Grep is the goto command to search for content on Linux and Unix systems. Most system administrators and network/security professionals use it
on a daily basis when troubleshooting issues or looking for possible signs of compromise.
Also, grep is fast. It allows you to look for multiple files recursively and often returns the results pretty immediately. In fact, there is an interesting post
from the original author of GNU grep where it explains why it is so fast:
#1 trick: GNU grep is fast because it AVOIDS LOOKING AT
EVERY INPUT BYTE.
#2 trick: GNU grep is fast because it EXECUTES VERY FEW
INSTRUCTIONS FOR EACH BYTE that it *does* look at.
..
..
The key to making programs fast is to make them do practically nothing. ;-)
And it ends with a beautiful quote: "The key to making programs fast is to make them do practically nothing.". Grep is a very simple tool that
allows you to search for keywords (or regexes) in files. Because of its simplicity, it can be very fast.
But how fast is fast? We care a lot about logs at Trunc, and some times we deal with gigabytes and hundreds of gigabytes of logs. And even though grep
is fast, some times it can take a while to get a response. How quickly do you think grep can parse through data?

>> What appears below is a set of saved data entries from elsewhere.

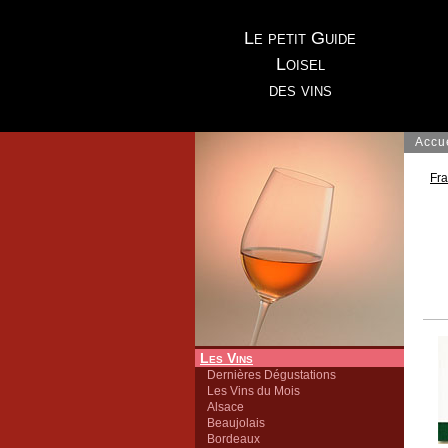
Le petit Guide
Loisel
des vins
Accu
Fr
Les Vins
Dernières Dégustations
Les Vins du Mois
Alsace
Beaujolais
Bordeaux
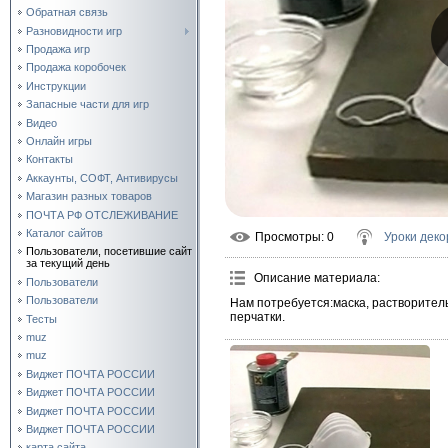
Обратная связь
Разновидности игр
Продажа игр
Продажа коробочек
Инструкции
Запасные части для игр
Видео
Онлайн игры
Контакты
Аккаунты, СОФТ, Антивирусы
Магазин разных товаров
ПОЧТА РФ ОТСЛЕЖИВАНИЕ
Каталог сайтов
Просмотры
: 0
Уроки деко
Пользователи, посетившие сайт
за текущий день
Описание материала
:
Пользователи
Пользователи
Нам потребуется:маска, растворитель
перчатки.
Тесты
muz
muz
Виджет ПОЧТА РОССИИ
Виджет ПОЧТА РОССИИ
Виджет ПОЧТА РОССИИ
Виджет ПОЧТА РОССИИ
карта сайта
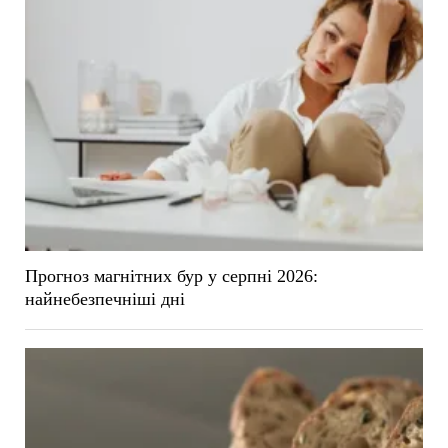
Прогноз магнітних бур у серпні 2026:
найнебезпечніші дні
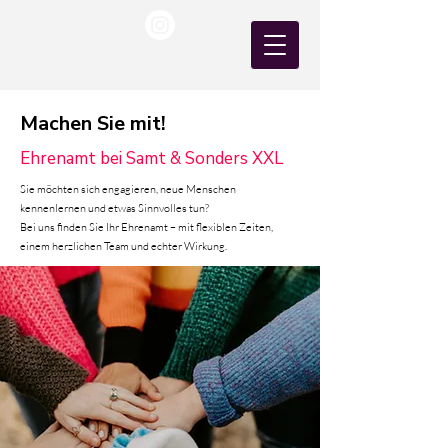
Machen Sie mit!
Ehrenamt bei Samt & Sonders XXL
Sie möchten sich engagieren, neue Menschen
kennenlernen und etwas Sinnvolles tun?
Bei uns finden Sie Ihr Ehrenamt – mit flexiblen Zeiten,
einem herzlichen Team und echter Wirkung.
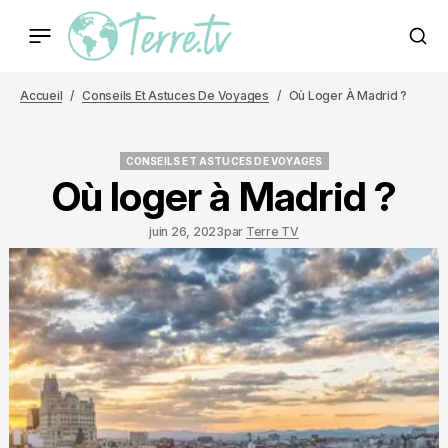
Accueil
Conseils Et Astuces De Voyages
Où Loger À Madrid ?
CONSEILS ET ASTUCES DE VOYAGES
CONSEILS ET ASTUCES DE VOYAGES
Où loger à Madrid ?
juin 26, 2023
par
Terre TV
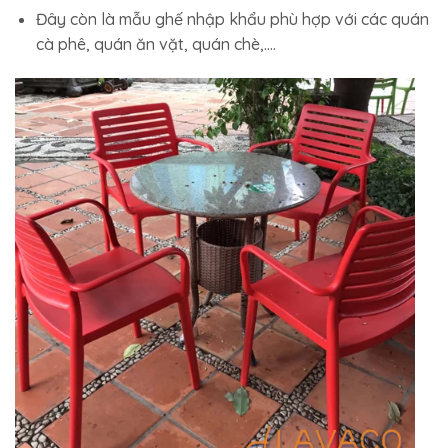
Đây còn là mẫu ghế nhập khẩu phù hợp với các quán
cà phê, quán ăn vặt, quán chè,….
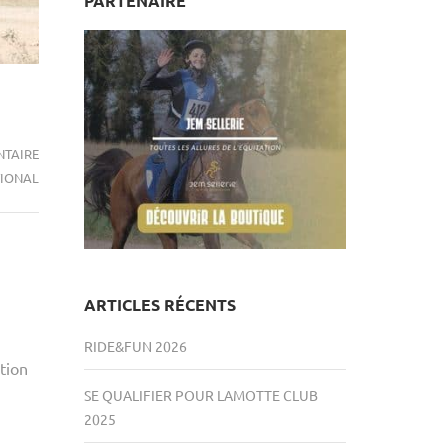
PARTENAIRE
RIDE&FUN
NTAIRE
2026
IONAL
ARTICLES RÉCENTS
RIDE&FUN 2026
tion
SE QUALIFIER POUR LAMOTTE CLUB
2025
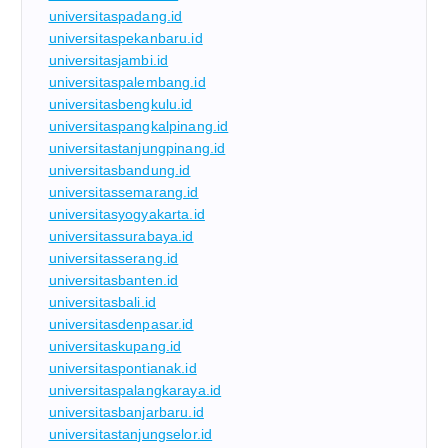
universitaspadang.id
universitaspekanbaru.id
universitasjambi.id
universitaspalembang.id
universitasbengkulu.id
universitaspangkalpinang.id
universitastanjungpinang.id
universitasbandung.id
universitassemarang.id
universitasyogyakarta.id
universitassurabaya.id
universitasserang.id
universitasbanten.id
universitasbali.id
universitasdenpasar.id
universitaskupang.id
universitaspontianak.id
universitaspalangkaraya.id
universitasbanjarbaru.id
universitastanjungselor.id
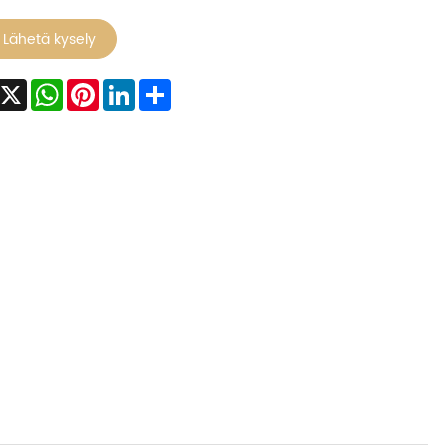
Lähetä kysely
Facebook
X
WhatsApp
Pinterest
LinkedIn
Share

We deal with a lot of text files (logs) at Trunc, so we decided to check how quickly it takes to parse through files depending on its size. We separated a few real log files with different data, one with 1.1G of logs, one with 4.0G and another with 17.0G of logs to see how quick (or slow) it would take:
1.1G Jun 3 23:59 ./testing/1.1G.log
$ time grep test123 ./testing/1.1G.log | wc -l
0
real 0m0.755s
user 0m0.405s
sys 0m0.350s
17G Jun 3 23:59 ./testing/17G.log
$ time grep test123 ./testing/17G.log | wc -l
6
real 0m10.484s
user 0m5.922s
sys 0m4.553s
4.0G Jun 4 05:32 ./testing/4G.log
$ time grep test123 ./testing/4G.log | wc -l
4
real 0m3.096s
user 0m1.554s
sys 0m1.532s
Based on these tests, on a high performance server with SSD, we can see that it took 0.75 seconds to parse 1.1G of data, at a rate of 1.4 GB/s. On the 4G log file, it took 3 seconds, at a rate of 1.3GB/s. On the 17G log file, it took 10.4 seconds, at a rate of 1.6 GB/s. We repeated the same test on different servers and at different log files and we were always getting a rate in the range of 1.2GB/s to 1.7 GB/s.
That gives us a good indication on how fast it can load data out of the SSD (non-SSD drives would take a lot longer) , parse the data and print out the results. Like Mike Haertel (author of Grep) said, when you don't do much, it makes your code run a lot faster. Most of the time it takes is reading the data out of the disk, because even when you add more complex searches (like -E for extended regex), it barely increases the time of execution.
Even though grep is fast, for large datasets, it can take a long time. If you are analysing web server logs, for example, which can easily grow to 100's of GB, it can take minutes to get a simple response. I remember restoring hacked servers and taking forever to do our investigations mostly because of the time it takes to parse through the data.
That's why in fact, Trunc was born. For example, for that 17G log file that takes 10 seconds in grep, the results are almost immediatly at the Trunc terminal:
> search test123
... results ...
found 6 logs in 0.68 seconds.
In fact, even when we go through large data sets, it returns the results right away:
> search test123
... results ...
found 180 logs in 0.89 seconds.
In this one, it went in over 800GB in 0.89 seconds. That would have taken minutes in the terminal via grep. And the main difference is that grep has to go through all the data every time, while we store the logs into a specialized database where all the keywords are indexed (think Google , but for logs), allowing us to skip re-parsing all the data every search requests.
In summary, grep is a great tool, pretty fast and can easily search through ~ 1-2GB of data per second on a fast disk. If you have logs in the hundreds of GB's, you might need to use a specialized logging storage to optimize your queries instead of waiting.